**PASSAGE**
China Evergrande Group, one of the largest property developers in the country by sales has said that it will unveil the restructuring plan within 2022, amid the constantly drowning economy due to the COVID-19 pandemic.

Earlier, the troubled property developer had promised to release an initial restructuring plan by the end of July, according to The Wall Street Journal.

 Sketching out the first contours of a long-awaited restructuring plan, Evergrande Group has stated that creditors could end up with debts directly backed by some of its most valuable assets outside of China.

As of June 2021, Evergrande had more than USD 300 billion in debt and other liabilities, such as unpaid bills to suppliers. It defaulted on its dollar bonds in December, after months of liquidity problems, it reported further.

On Friday, the group said that the sales of apartments have contracted totalled the equivalent of about USD 1.8 billion in the first half of this year–a roughly 97 per cent year-over-year drop, The Wall Street Journal reported.

**EXPLORE THE MATERIAL**
a) Retype the Evergrande passage, starting with "Sketching out the" and going on through "outside of China.".
b) For each statement, answer yes or no as to whether it agrees with the Evergrande passage, and quote the passage's deciding words: (i) Evergrande had earlier promised to release an initial restructuring plan by the end of July. (ii) Evergrande defaulted on its dollar bonds in June 2021. (iii) Creditors could end up with debts backed by some of Evergrande's most valuable assets inside China.

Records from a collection
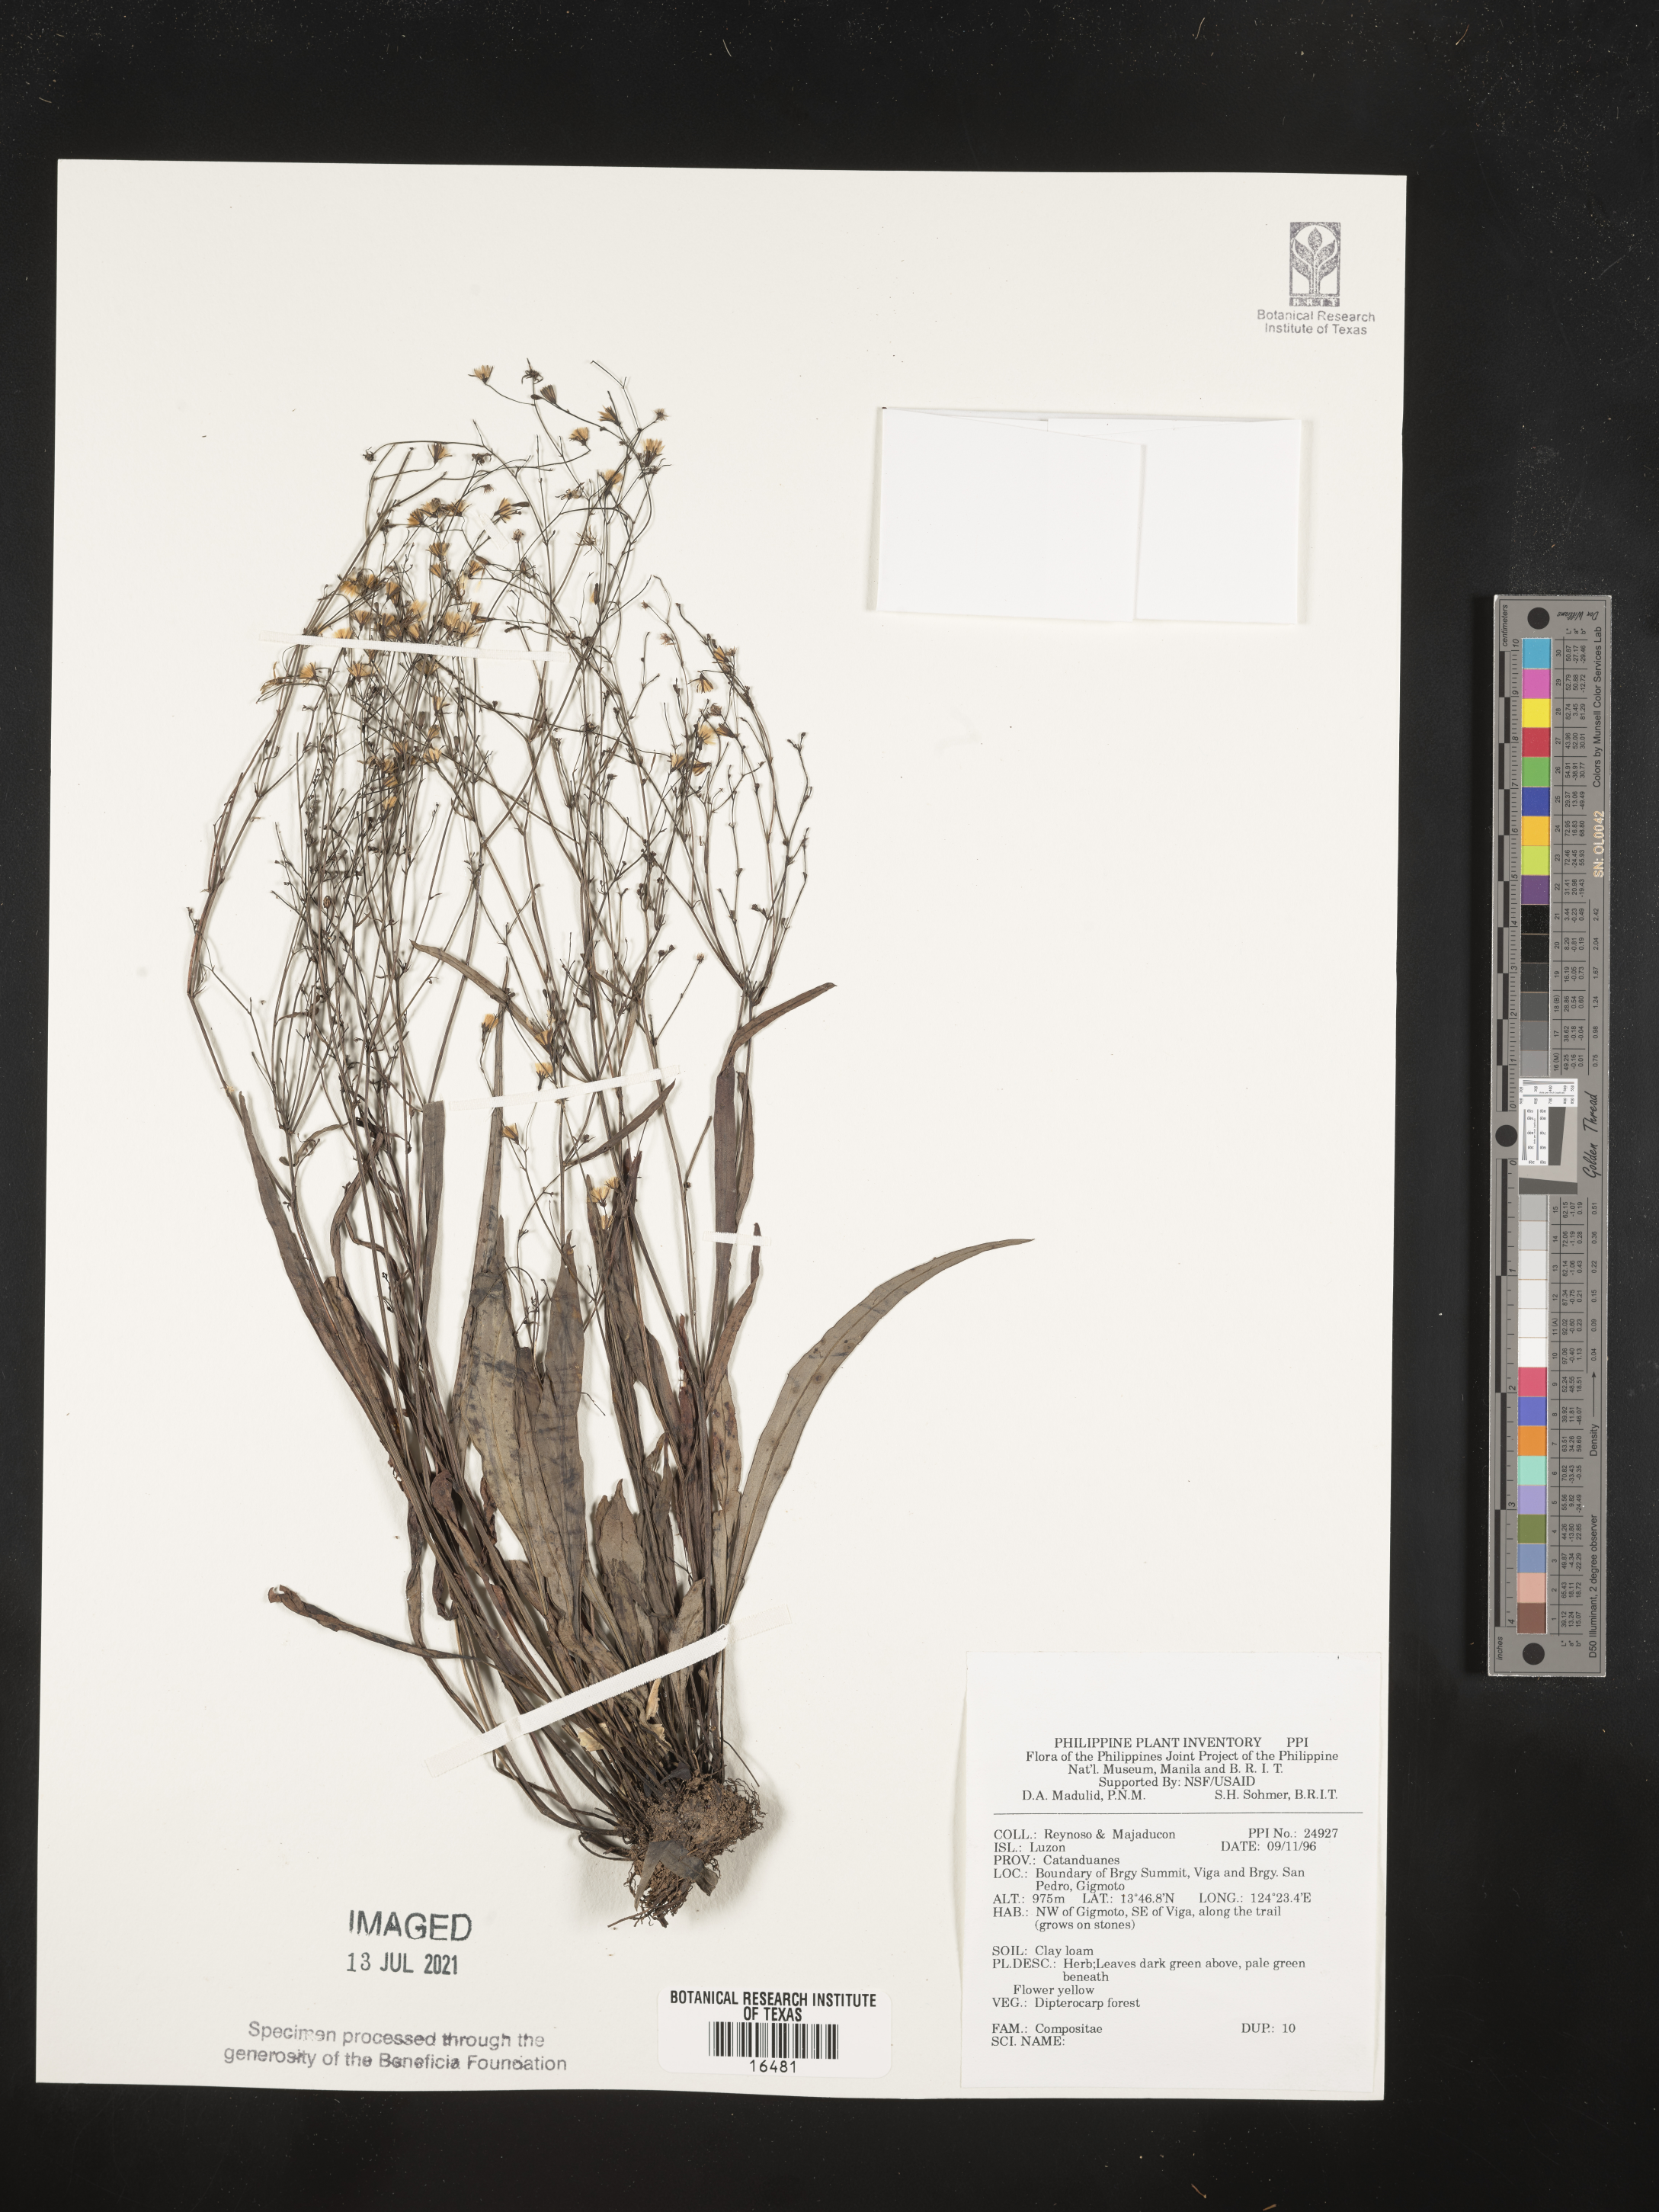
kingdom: Plantae
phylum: Tracheophyta
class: Magnoliopsida
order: Asterales
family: Asteraceae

**SOLUTIONS IN ORDER**
a)
Sketching out the first contours of a long-awaited restructuring plan, Evergrande Group has stated that creditors could end up with debts directly backed by some of its most valuable assets outside of China.

b)
(i) Yes: "the troubled property developer had promised to release an initial restructuring plan by the end of July"
(ii) No: "It defaulted on its dollar bonds in December"
(iii) No: "directly backed by some of its most valuable assets outside of China"